One possible response to this is to maintain that, though central to his failings as a moral agent, the kind of rule worship I have highlighted is not the only flaw The Man displays. We could, for example, point out that The Man demonstrates a problematic kind of inconsistency when it comes to rule-following. He is slavishly devoted to one kind of non-binding rule—concerning the proper construction of LEGO sets—but, when it suits him, treats equivalent prescriptions as if they had no force whatsoever. Consider the following exchange between The Man and his son prompted by The Man’s insistence that his LEGO world is not a mere toy but rather a “highly sophisticated inter-locking brick system”:
finn: But we bought it at the toy store.
the man: We did, but the way I’m using it makes it an adult thing.
finn: The box for this one said “Ages 8 to 14.”
the man: That’s a suggestion! They have to put that on there.
In one respect The Man is, of course, correct. It is highly doubtful that anyone in the LEGO Group would be upset to learn that sets primarily designed with those aged 8 to 14 in mind were being used by AFOLs—far from it—but this attitude is clearly in tension with The Man’s slavish devotion to following equivalent rules that originate from the same source.
We might well conclude, then, that The Man is acting hypocritically here; treating the LEGO Group’s instructions as sacrosanct when it suits him but as mere suggestions when it doesn’t.

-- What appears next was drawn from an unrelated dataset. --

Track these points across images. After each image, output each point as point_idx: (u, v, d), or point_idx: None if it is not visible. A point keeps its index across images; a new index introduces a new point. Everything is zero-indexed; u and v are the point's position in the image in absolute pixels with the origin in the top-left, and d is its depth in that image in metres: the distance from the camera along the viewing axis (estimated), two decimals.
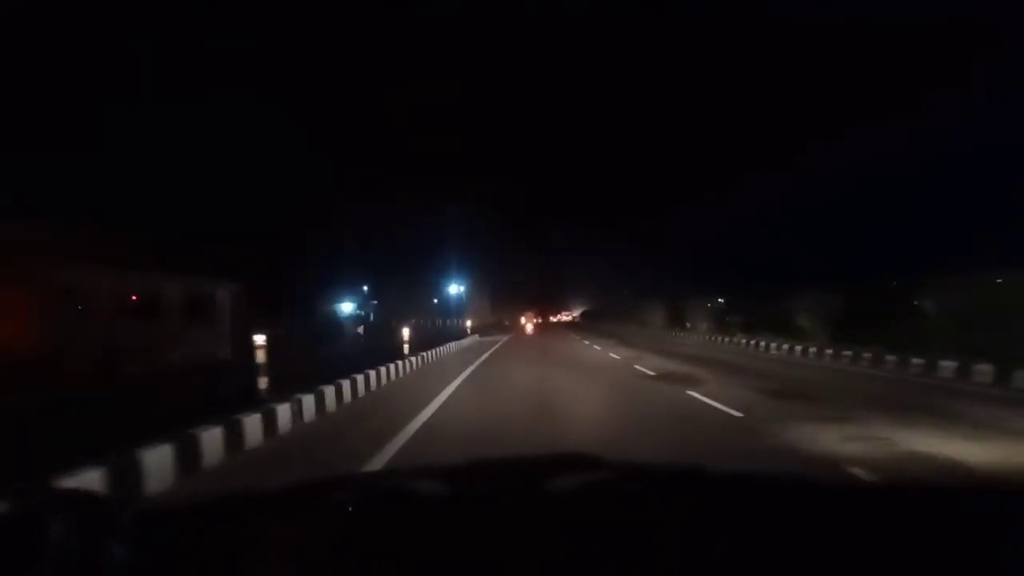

Though I think this is right, and that The Man is certainly open to a charge of hypocrisy, I don’t think this will really help us with the charge that The Man is not villainous enough. The various flaws I have highlighted, while genuine, are of little consequence when, as in The Man’s case, they are confined to the world of LEGO construction. The real problem arises, though, when the flaws I have highlighted are not limited to such a narrow and relatively inconsequential aspect of someone’s life.